Amazonがヤマトの“契約切り”を好機と捉える理由「人手が足りない業界」で独自流通網を構築中
「大手荷主中心の体制」から転換を図りたいセイノー
一方、セイノーは2024年3月期の営業利益が前期の3割減少していました。不特定多数の顧客の貨物を1台の車両で輸送する「特積み」の物量が減少。売上が伸び悩んで減益となったのです。 こうした状況下で、業界トップの日本郵便と手を組むメリットは大きいでしょう。 セイノーは大手荷主中心の体制から、中堅荷主までターゲットを広げようとしています。取扱量が増え、輸送の効率化が進むことにも期待ができます。
2万5000人の個人事業主との契約解除効果は150億円?
ビジネスモデルの大転換を図ろうとしているのがヤマト。成長領域に法人ビジネスの拡大を掲げています。 ヤマトは2024年1月末に、配達を委託していた個人事業主約2万5000人との契約を打ち切りました。日本郵便に一部配送を移管したことに伴うもの。ヤマトは2024年3月期に集配委託費として969億円もの費用を計上しています。 仮に業務委託料が1人当たり月5万円だったとして、12か月フル稼働していたとすると、2万5000人で150億円ほどが削減される計算です。 ヤマトの営業利益率は3%程度で、佐川急便のSGホールディングス6~7%と比較すると見劣りがします。小型の荷物からの脱却を図り、利益率向上に努めているのです。 なお、ヤマトも2024年5月に新会社を設立し、他の物流会社と共同で荷物の積み合わせを行うと発表しています。内包していた経営課題に2024年問題が加わって、配送効率を高める取り組みに余念がありません。

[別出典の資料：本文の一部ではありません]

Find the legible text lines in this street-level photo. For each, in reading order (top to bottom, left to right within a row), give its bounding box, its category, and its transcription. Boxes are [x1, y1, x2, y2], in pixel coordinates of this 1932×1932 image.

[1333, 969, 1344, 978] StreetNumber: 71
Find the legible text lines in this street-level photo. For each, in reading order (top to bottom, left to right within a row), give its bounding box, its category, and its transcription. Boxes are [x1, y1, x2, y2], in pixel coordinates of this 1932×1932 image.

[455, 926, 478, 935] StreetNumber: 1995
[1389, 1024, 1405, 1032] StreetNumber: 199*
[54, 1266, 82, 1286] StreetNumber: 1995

「軽自動車を持つ人」が配送事業者として独立できる時代に
個人事業主との関係を強化しているのが、アマゾンジャパン。実は2024年問題を見越して、国は輸送事業に関する規制緩和を行っていました。これまでは配送に特化した軽貨物車(軽バン)が必要でしたが、軽乗用車での輸送が可能となったのです。アマゾンは2023年10月に事業用ナンバープレートを取得した軽乗用車による商品配送を始めたと発表しました。それが「アマゾンフレックス」です。 公式ホームページによると、1時間の最大報酬額は軽貨物車で1886円、軽乗用車で1650円。積載量による差が生じているものの、大差はありません。軽バンは中古市場でも値段が下がりづらく、少なくとも60万円程度の投資が必要です。初期投資がなく、自家用車の黒ナンバー化で迅速に事業を始められることを考えれば、割のいい仕事だと言えるでしょう。 フードデリバリーは、都市部では変わらず人気を博しているものの郊外は下火。既存の配達員はポートフォリオの一つにアマゾンフレックスを取り入れることもできます。